Saturday 4 December 2010

Spinning Alpaca in the Snow

Going crazy stuck at home due to the snow.  I have several tonnes (that may be a slight exaggeration) of fibre waiting to be spun but the fibre is at the mill and I can't get to the mill because the mill is in the middle of no where and the roads are impassable (at least I'm guessing they're impassable, I haven't actually tried to drive any where in three days).  So last night I looked around to see what I could spin and came across a couple of unpromising carrier bags of alpaca fibre.  

I remember helping to shear both animals, a grey and a white, back in the summer.  Alpacas are particularly fiddly things to shear.  First, you have to catch your alpaca, which means four people running round the pen trying to find something to get hold of on a creature which is all neck and leg.  The alpaca then spits in your face, gross.  Alpacas aren't as greasy as sheep, they come from South America where apparently it doesn't rain as much as in England so they don't need waterproofing.  This means you have to keep oiling the shears to stop them from overheating.  It's rather alarming when your alpaca starts to smoke!  With sheep, the lanolin in the sheep's wool oils the shears for you.  

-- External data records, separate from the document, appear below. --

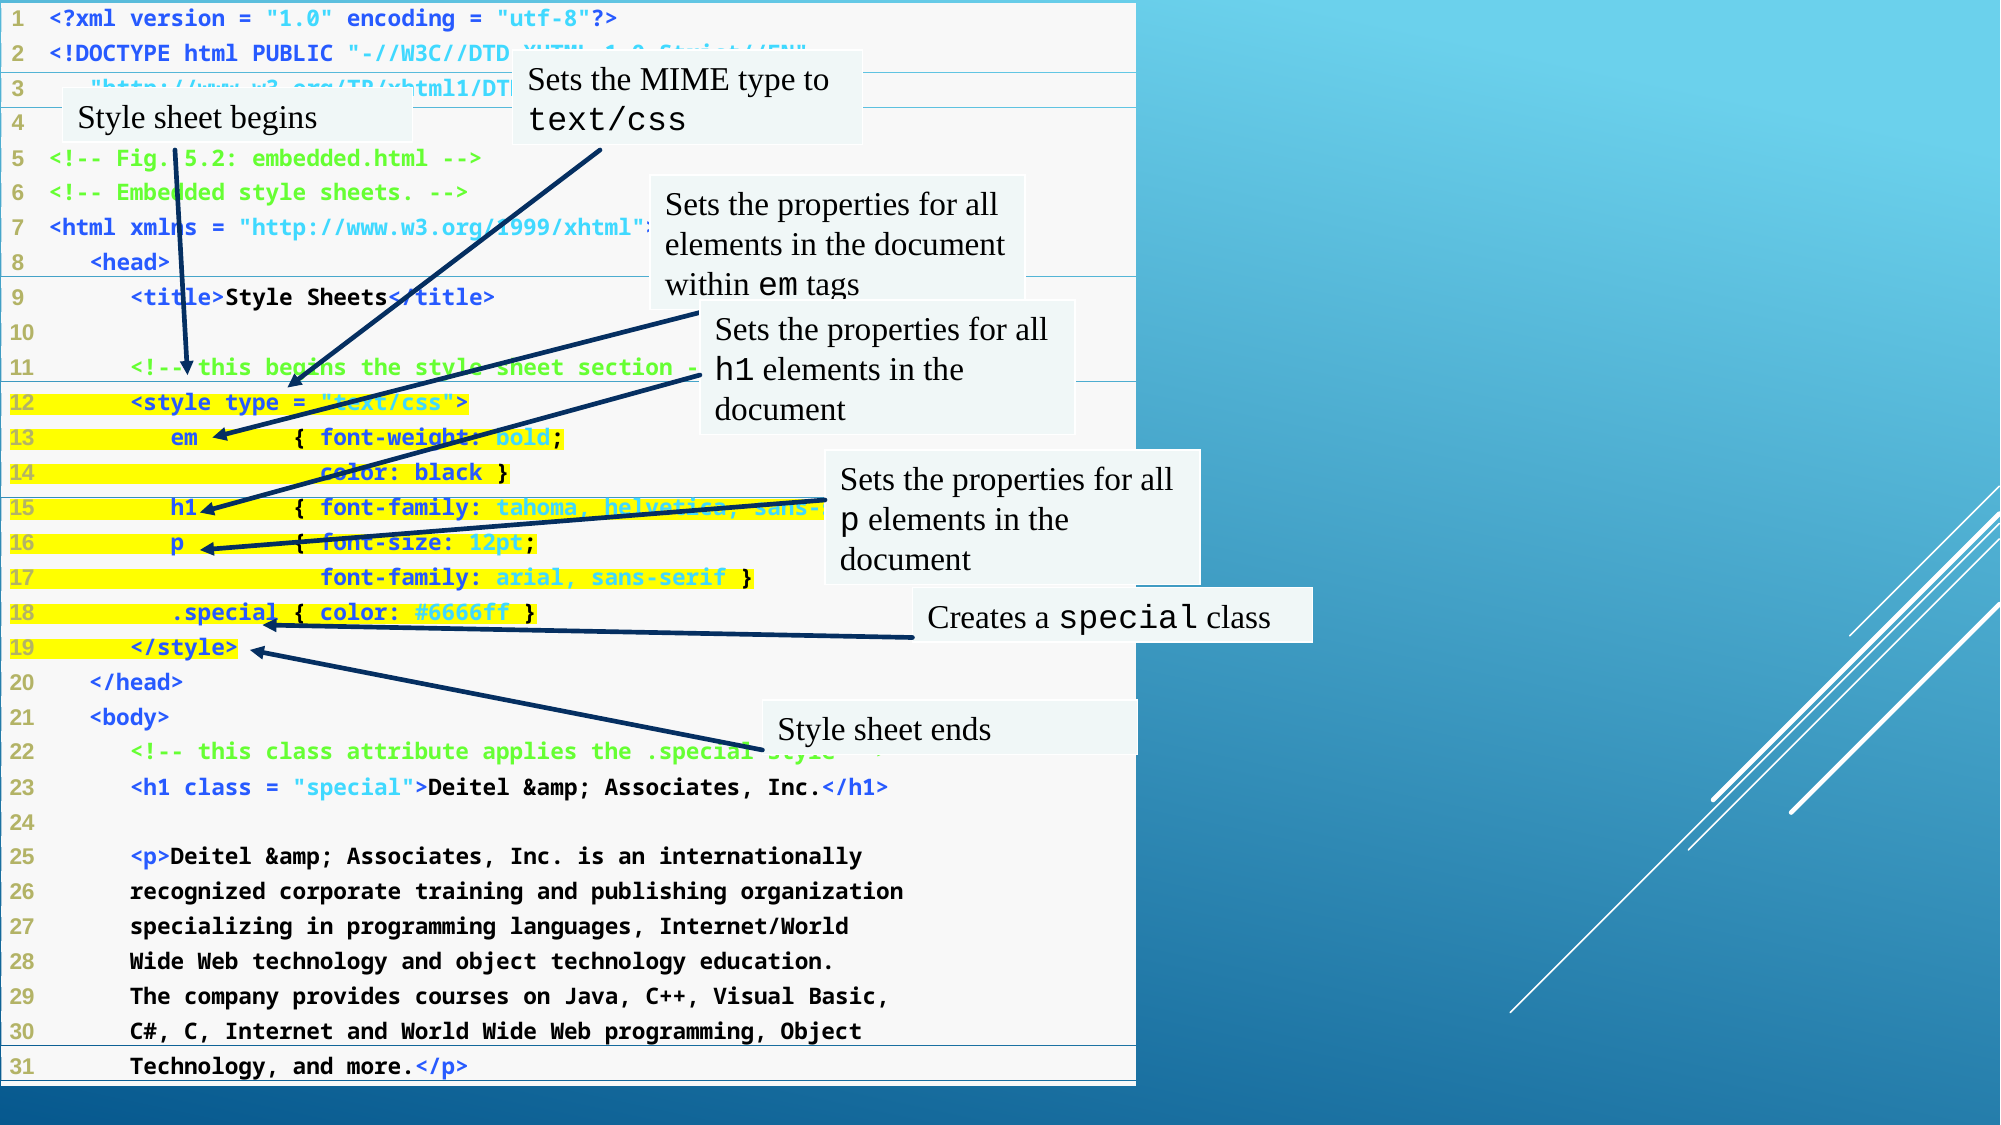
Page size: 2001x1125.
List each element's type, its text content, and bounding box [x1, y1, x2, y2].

text_box Creates a special class [1197, 587, 1313, 643]
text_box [0, 2, 1197, 1115]
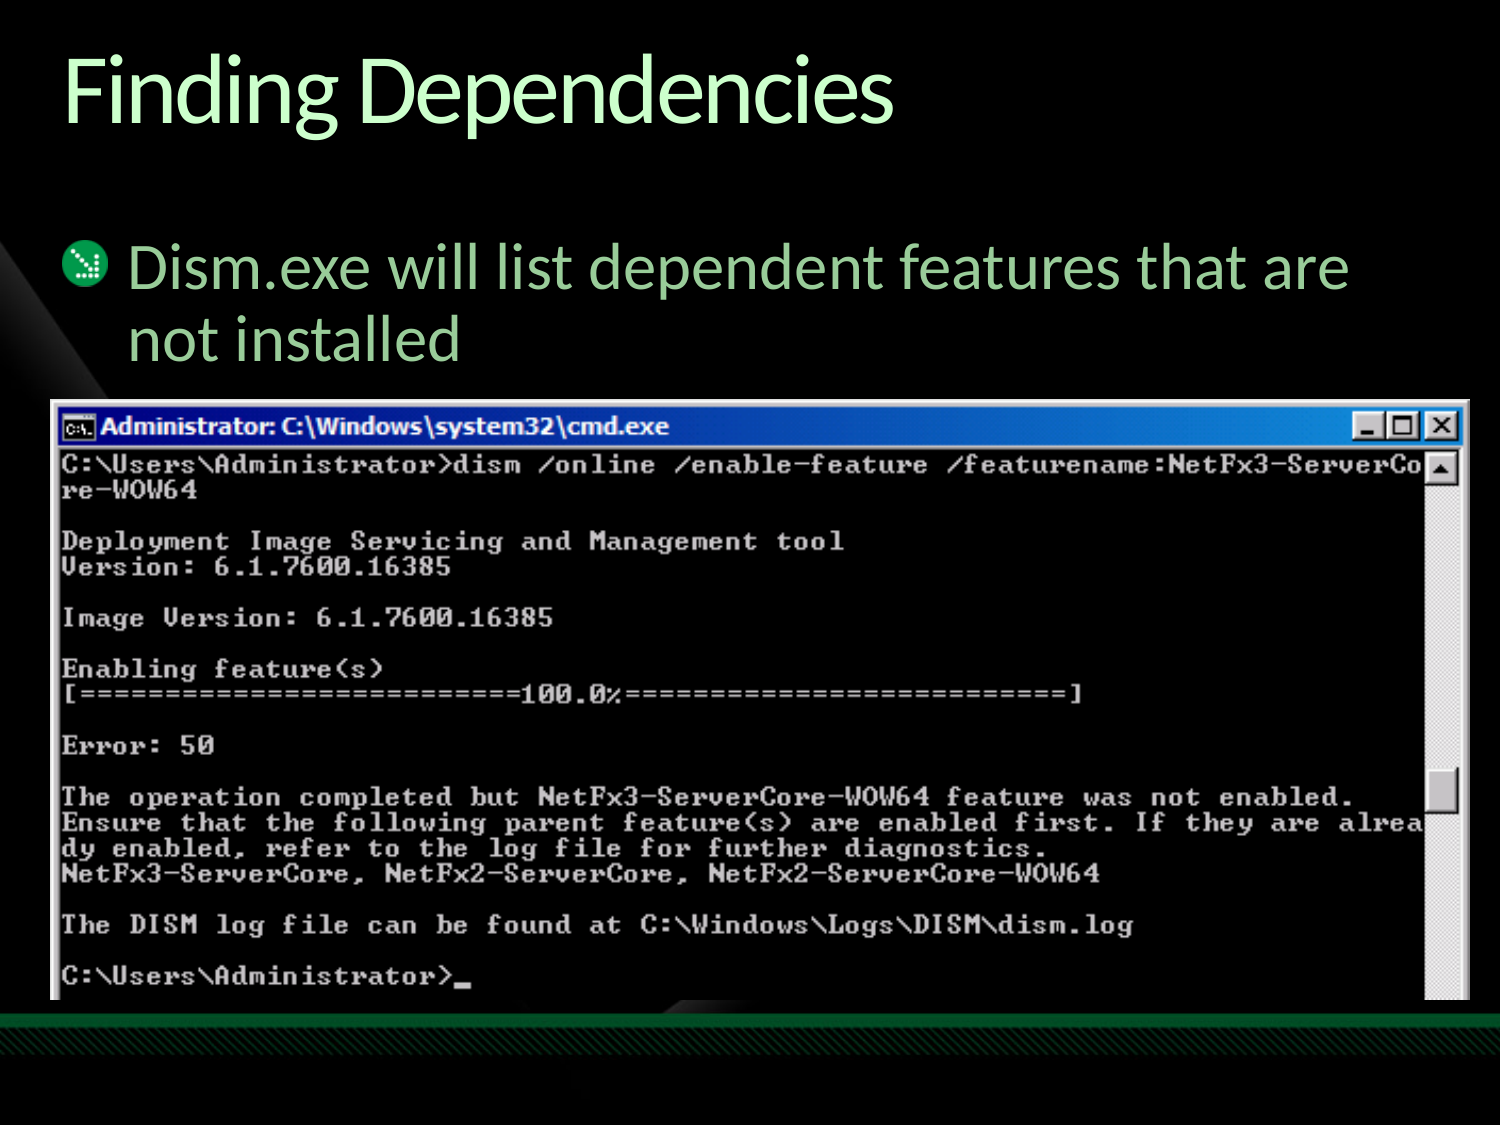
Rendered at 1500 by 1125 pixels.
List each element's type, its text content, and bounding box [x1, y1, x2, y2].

title Finding Dependencies [62, 37, 1438, 147]
picture [0, 0, 1500, 1125]
list Dism.exe will list dependent features that are not installed [62, 231, 1438, 399]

Anyway, last night I got out the fibre and as I didn't have much from either animal, I decided to blend the grey and the white.  I weighed out just over 25g of each colour and ran the fibre through the drum carder.  I will spin 50g onto one bobbin, 50g onto a second bobbin then ply the two together and I should get a 100g skein (except it never quite works).  By the time I'd finished carding, my eyes and nose were streaming from the dust.  It's always a toss up whether or not to wash alpaca before spinning, if you wash it first the fibre goes into 'I'm having a really bad hair day' mode, if you don't wash it, you have to keep stopping to pick out the bits.  I'm spinning this alpaca unwashed.  It is coming up really fine, the finest yarn I've ever spun, except the time I had a go on a great wheel. The wheel's owner assured me it only spun chunky.  Oh well, that's the beauty of handspinning, you can never be sure what is going to happen.

Back to this alpaca, I'm sitting between the laptop and the spinning wheel - traditional craft meets modern technologyI  must get on, I can't wait to see what the finished yarn will be like!